> _Work to complete_:
Please reproduce all of the listing below exactly and drop its images.

──────── Data shown ────────

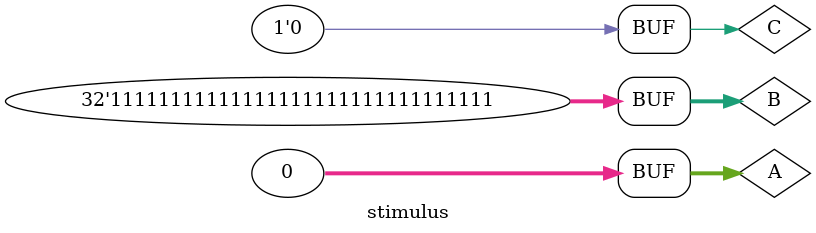
<source format=v>
module full_adder(c_out, sum, a, b, c_in);

output sum, c_out;
input a, b;
input c_in;

wire ab, axob, abc;

xor(axob, a, b);
and(ab, a, b);

xor(sum, axob, c_in);
and(abc, axob, c_in);
or(c_out, ab, abc);

endmodule

module adder_sub(cc, ss, a, b, c);

output [31:0] ss;
output cc;
input [31:0] a, b;
input c;

wire [30:0] carry;
wire [31:0] y;

xor (y[0], b[0], c);
xor (y[1], b[1], c);
xor (y[2], b[2], c);
xor (y[3], b[3], c);
xor (y[4], b[4], c);
xor (y[5], b[5], c);
xor (y[6], b[6], c);
xor (y[7], b[7], c);
xor (y[8], b[8], c);
xor (y[9], b[9], c);
xor (y[10], b[10], c);
xor (y[11], b[11], c);
xor (y[12], b[12], c);
xor (y[13], b[13], c);
xor (y[14], b[14], c);
xor (y[15], b[15], c);
xor (y[16], b[16], c);
xor (y[17], b[17], c);
xor (y[18], b[18], c);
xor (y[19], b[19], c);
xor (y[20], b[20], c);
xor (y[21], b[21], c);
xor (y[22], b[22], c);
xor (y[23], b[23], c);
xor (y[24], b[24], c);
xor (y[25], b[25], c);
xor (y[26], b[26], c);
xor (y[27], b[27], c);
xor (y[28], b[28], c);
xor (y[29], b[29], c);
xor (y[30], b[30], c);
xor (y[31], b[31], c);

full_adder fa0(carry[0], ss[0], a[0], y[0], c);
full_adder fa1(carry[1], ss[1], a[1], y[1], carry[0]);
full_adder fa2(carry[2], ss[2], a[2], y[2], carry[1]);
full_adder fa3(carry[3], ss[3], a[3], y[3], carry[2]);
full_adder fa4(carry[4], ss[4], a[4], y[4], carry[3]);
full_adder fa5(carry[5], ss[5], a[5], y[5], carry[4]);
full_adder fa6(carry[6], ss[6], a[6], y[6], carry[5]);
full_adder fa7(carry[7], ss[7], a[7], y[7], carry[6]);
full_adder fa8(carry[8], ss[8], a[8], y[8], carry[7]);
full_adder fa9(carry[9], ss[9], a[9], y[9], carry[8]);
full_adder fa10(carry[10], ss[10], a[10], y[10], carry[9]);
full_adder fa11(carry[11], ss[11], a[11], y[11], carry[10]);
full_adder fa12(carry[12], ss[12], a[12], y[12], carry[11]);
full_adder fa13(carry[13], ss[13], a[13], y[13], carry[12]);
full_adder fa14(carry[14], ss[14], a[14], y[14], carry[13]);
full_adder fa15(carry[15], ss[15], a[15], y[15], carry[14]);
full_adder fa16(carry[16], ss[16], a[16], y[16], carry[15]);
full_adder fa17(carry[17], ss[17], a[17], y[17], carry[16]);
full_adder fa18(carry[18], ss[18], a[18], y[18], carry[17]);
full_adder fa19(carry[19], ss[19], a[19], y[19], carry[18]);
full_adder fa20(carry[20], ss[20], a[20], y[20], carry[19]);
full_adder fa21(carry[21], ss[21], a[21], y[21], carry[20]);
full_adder fa22(carry[22], ss[22], a[22], y[22], carry[21]);
full_adder fa23(carry[23], ss[23], a[23], y[23], carry[22]);
full_adder fa24(carry[24], ss[24], a[24], y[24], carry[23]);
full_adder fa25(carry[25], ss[25], a[25], y[25], carry[24]);
full_adder fa26(carry[26], ss[26], a[26], y[26], carry[25]);
full_adder fa27(carry[27], ss[27], a[27], y[27], carry[26]);
full_adder fa28(carry[28], ss[28], a[28], y[28], carry[27]);
full_adder fa29(carry[29], ss[29], a[29], y[29], carry[28]);
full_adder fa30(carry[30], ss[30], a[30], y[30], carry[29]);
full_adder fa31(cc, ss[31], a[31], y[31], carry[30]);

endmodule

module stimulus;
reg [31:0] A, B;
reg C;

wire [31:0] SS;
wire CC;

adder_sub myadd_sub(CC, SS, A, B, C);
initial
	begin
		$monitor($time,"A=%d, B=%d, C=%b, ---CC=%b, SS=%d\n", A, B, C, CC, SS);
	end
initial
	begin
		A=32'd0; B=32'd0; C=1'b0;
		#5 A=32'd39; B=32'd136; C = 1'b1;
		#5 A=32'b00000000000000000000000000000000; B=32'b11111111111111111111111111111111; C=1'b0;

	end
endmodule
</source>
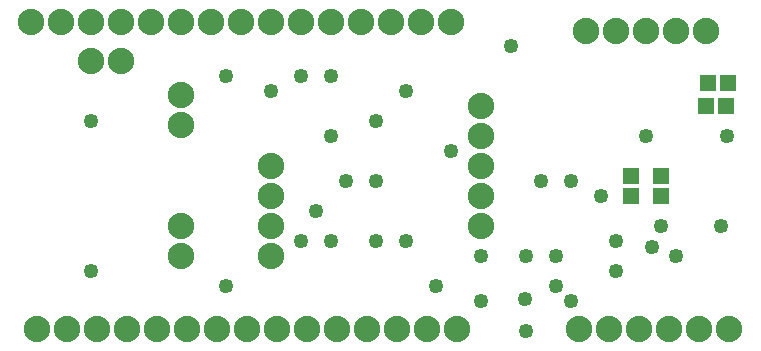
<source format=gts>
G04 MADE WITH FRITZING*
G04 WWW.FRITZING.ORG*
G04 DOUBLE SIDED*
G04 HOLES PLATED*
G04 CONTOUR ON CENTER OF CONTOUR VECTOR*
%ASAXBY*%
%FSLAX23Y23*%
%MOIN*%
%OFA0B0*%
%SFA1.0B1.0*%
%ADD10C,0.049370*%
%ADD11C,0.088000*%
%ADD12R,0.057244X0.053307*%
%ADD13R,0.053307X0.057244*%
%LNMASK1*%
G90*
G70*
G54D10*
X2018Y276D03*
X1868Y576D03*
X2118Y726D03*
X1318Y876D03*
X1568Y326D03*
X1968Y526D03*
X868Y876D03*
X968Y926D03*
X718Y926D03*
X1468Y676D03*
X1018Y476D03*
X1118Y576D03*
X1218Y376D03*
X1868Y176D03*
X268Y276D03*
X1218Y576D03*
X1318Y376D03*
X1068Y926D03*
X1068Y726D03*
X1218Y776D03*
X1668Y1026D03*
X2218Y326D03*
X1818Y326D03*
X1718Y326D03*
X2387Y726D03*
X2168Y426D03*
X1768Y576D03*
X268Y776D03*
X1718Y76D03*
X1818Y226D03*
X2368Y426D03*
X1068Y376D03*
X1568Y176D03*
X1713Y180D03*
G54D11*
X1468Y1106D03*
X1368Y1106D03*
X1268Y1106D03*
X1168Y1106D03*
X1068Y1106D03*
X968Y1106D03*
X868Y1106D03*
X768Y1106D03*
X668Y1106D03*
X568Y1106D03*
X468Y1106D03*
X368Y1106D03*
X268Y1106D03*
X168Y1106D03*
X68Y1106D03*
X1486Y80D03*
X1386Y80D03*
X1286Y80D03*
X1186Y80D03*
X1086Y80D03*
X986Y80D03*
X886Y80D03*
X786Y80D03*
X686Y80D03*
X586Y80D03*
X486Y80D03*
X386Y80D03*
X286Y80D03*
X186Y80D03*
X86Y80D03*
X2395Y80D03*
X2295Y80D03*
X2195Y80D03*
X2095Y80D03*
X1995Y80D03*
X1895Y80D03*
X1568Y426D03*
X1568Y526D03*
X1568Y626D03*
X1568Y726D03*
X1568Y826D03*
X1568Y426D03*
X1568Y526D03*
X1568Y626D03*
X1568Y726D03*
X1568Y826D03*
X568Y326D03*
X568Y426D03*
X568Y326D03*
X568Y426D03*
X566Y760D03*
X566Y860D03*
X566Y760D03*
X566Y860D03*
X868Y326D03*
X868Y426D03*
X868Y526D03*
X868Y626D03*
X868Y326D03*
X868Y426D03*
X868Y526D03*
X868Y626D03*
X2318Y1076D03*
X2218Y1076D03*
X2118Y1076D03*
X2018Y1076D03*
X1918Y1076D03*
X368Y976D03*
X268Y976D03*
X368Y976D03*
X268Y976D03*
G54D10*
X2018Y376D03*
X2137Y356D03*
X718Y226D03*
X1418Y226D03*
X968Y376D03*
G54D12*
X2385Y826D03*
X2318Y826D03*
X2322Y903D03*
X2389Y903D03*
G54D13*
X2068Y593D03*
X2068Y526D03*
X2168Y593D03*
X2168Y526D03*
G04 End of Mask1*
M02*
</source>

────────

> _Solution_:
<source format=v>
module full_adder(c_out, sum, a, b, c_in);

output sum, c_out;
input a, b;
input c_in;

wire ab, axob, abc;

xor(axob, a, b);
and(ab, a, b);

xor(sum, axob, c_in);
and(abc, axob, c_in);
or(c_out, ab, abc);

endmodule

module adder_sub(cc, ss, a, b, c);

output [31:0] ss;
output cc;
input [31:0] a, b;
input c;

wire [30:0] carry;
wire [31:0] y;

xor (y[0], b[0], c);
xor (y[1], b[1], c);
xor (y[2], b[2], c);
xor (y[3], b[3], c);
xor (y[4], b[4], c);
xor (y[5], b[5], c);
xor (y[6], b[6], c);
xor (y[7], b[7], c);
xor (y[8], b[8], c);
xor (y[9], b[9], c);
xor (y[10], b[10], c);
xor (y[11], b[11], c);
xor (y[12], b[12], c);
xor (y[13], b[13], c);
xor (y[14], b[14], c);
xor (y[15], b[15], c);
xor (y[16], b[16], c);
xor (y[17], b[17], c);
xor (y[18], b[18], c);
xor (y[19], b[19], c);
xor (y[20], b[20], c);
xor (y[21], b[21], c);
xor (y[22], b[22], c);
xor (y[23], b[23], c);
xor (y[24], b[24], c);
xor (y[25], b[25], c);
xor (y[26], b[26], c);
xor (y[27], b[27], c);
xor (y[28], b[28], c);
xor (y[29], b[29], c);
xor (y[30], b[30], c);
xor (y[31], b[31], c);

full_adder fa0(carry[0], ss[0], a[0], y[0], c);
full_adder fa1(carry[1], ss[1], a[1], y[1], carry[0]);
full_adder fa2(carry[2], ss[2], a[2], y[2], carry[1]);
full_adder fa3(carry[3], ss[3], a[3], y[3], carry[2]);
full_adder fa4(carry[4], ss[4], a[4], y[4], carry[3]);
full_adder fa5(carry[5], ss[5], a[5], y[5], carry[4]);
full_adder fa6(carry[6], ss[6], a[6], y[6], carry[5]);
full_adder fa7(carry[7], ss[7], a[7], y[7], carry[6]);
full_adder fa8(carry[8], ss[8], a[8], y[8], carry[7]);
full_adder fa9(carry[9], ss[9], a[9], y[9], carry[8]);
full_adder fa10(carry[10], ss[10], a[10], y[10], carry[9]);
full_adder fa11(carry[11], ss[11], a[11], y[11], carry[10]);
full_adder fa12(carry[12], ss[12], a[12], y[12], carry[11]);
full_adder fa13(carry[13], ss[13], a[13], y[13], carry[12]);
full_adder fa14(carry[14], ss[14], a[14], y[14], carry[13]);
full_adder fa15(carry[15], ss[15], a[15], y[15], carry[14]);
full_adder fa16(carry[16], ss[16], a[16], y[16], carry[15]);
full_adder fa17(carry[17], ss[17], a[17], y[17], carry[16]);
full_adder fa18(carry[18], ss[18], a[18], y[18], carry[17]);
full_adder fa19(carry[19], ss[19], a[19], y[19], carry[18]);
full_adder fa20(carry[20], ss[20], a[20], y[20], carry[19]);
full_adder fa21(carry[21], ss[21], a[21], y[21], carry[20]);
full_adder fa22(carry[22], ss[22], a[22], y[22], carry[21]);
full_adder fa23(carry[23], ss[23], a[23], y[23], carry[22]);
full_adder fa24(carry[24], ss[24], a[24], y[24], carry[23]);
full_adder fa25(carry[25], ss[25], a[25], y[25], carry[24]);
full_adder fa26(carry[26], ss[26], a[26], y[26], carry[25]);
full_adder fa27(carry[27], ss[27], a[27], y[27], carry[26]);
full_adder fa28(carry[28], ss[28], a[28], y[28], carry[27]);
full_adder fa29(carry[29], ss[29], a[29], y[29], carry[28]);
full_adder fa30(carry[30], ss[30], a[30], y[30], carry[29]);
full_adder fa31(cc, ss[31], a[31], y[31], carry[30]);

endmodule

module stimulus;
reg [31:0] A, B;
reg C;

wire [31:0] SS;
wire CC;

adder_sub myadd_sub(CC, SS, A, B, C);
initial
	begin
		$monitor($time,"A=%d, B=%d, C=%b, ---CC=%b, SS=%d\n", A, B, C, CC, SS);
	end
initial
	begin
		A=32'd0; B=32'd0; C=1'b0;
		#5 A=32'd39; B=32'd136; C = 1'b1;
		#5 A=32'b00000000000000000000000000000000; B=32'b11111111111111111111111111111111; C=1'b0;

	end
endmodule
</source>
<source format=gts>
G04 MADE WITH FRITZING*
G04 WWW.FRITZING.ORG*
G04 DOUBLE SIDED*
G04 HOLES PLATED*
G04 CONTOUR ON CENTER OF CONTOUR VECTOR*
%ASAXBY*%
%FSLAX23Y23*%
%MOIN*%
%OFA0B0*%
%SFA1.0B1.0*%
%ADD10C,0.049370*%
%ADD11C,0.088000*%
%ADD12R,0.057244X0.053307*%
%ADD13R,0.053307X0.057244*%
%LNMASK1*%
G90*
G70*
G54D10*
X2018Y276D03*
X1868Y576D03*
X2118Y726D03*
X1318Y876D03*
X1568Y326D03*
X1968Y526D03*
X868Y876D03*
X968Y926D03*
X718Y926D03*
X1468Y676D03*
X1018Y476D03*
X1118Y576D03*
X1218Y376D03*
X1868Y176D03*
X268Y276D03*
X1218Y576D03*
X1318Y376D03*
X1068Y926D03*
X1068Y726D03*
X1218Y776D03*
X1668Y1026D03*
X2218Y326D03*
X1818Y326D03*
X1718Y326D03*
X2387Y726D03*
X2168Y426D03*
X1768Y576D03*
X268Y776D03*
X1718Y76D03*
X1818Y226D03*
X2368Y426D03*
X1068Y376D03*
X1568Y176D03*
X1713Y180D03*
G54D11*
X1468Y1106D03*
X1368Y1106D03*
X1268Y1106D03*
X1168Y1106D03*
X1068Y1106D03*
X968Y1106D03*
X868Y1106D03*
X768Y1106D03*
X668Y1106D03*
X568Y1106D03*
X468Y1106D03*
X368Y1106D03*
X268Y1106D03*
X168Y1106D03*
X68Y1106D03*
X1486Y80D03*
X1386Y80D03*
X1286Y80D03*
X1186Y80D03*
X1086Y80D03*
X986Y80D03*
X886Y80D03*
X786Y80D03*
X686Y80D03*
X586Y80D03*
X486Y80D03*
X386Y80D03*
X286Y80D03*
X186Y80D03*
X86Y80D03*
X2395Y80D03*
X2295Y80D03*
X2195Y80D03*
X2095Y80D03*
X1995Y80D03*
X1895Y80D03*
X1568Y426D03*
X1568Y526D03*
X1568Y626D03*
X1568Y726D03*
X1568Y826D03*
X1568Y426D03*
X1568Y526D03*
X1568Y626D03*
X1568Y726D03*
X1568Y826D03*
X568Y326D03*
X568Y426D03*
X568Y326D03*
X568Y426D03*
X566Y760D03*
X566Y860D03*
X566Y760D03*
X566Y860D03*
X868Y326D03*
X868Y426D03*
X868Y526D03*
X868Y626D03*
X868Y326D03*
X868Y426D03*
X868Y526D03*
X868Y626D03*
X2318Y1076D03*
X2218Y1076D03*
X2118Y1076D03*
X2018Y1076D03*
X1918Y1076D03*
X368Y976D03*
X268Y976D03*
X368Y976D03*
X268Y976D03*
G54D10*
X2018Y376D03*
X2137Y356D03*
X718Y226D03*
X1418Y226D03*
X968Y376D03*
G54D12*
X2385Y826D03*
X2318Y826D03*
X2322Y903D03*
X2389Y903D03*
G54D13*
X2068Y593D03*
X2068Y526D03*
X2168Y593D03*
X2168Y526D03*
G04 End of Mask1*
M02*
</source>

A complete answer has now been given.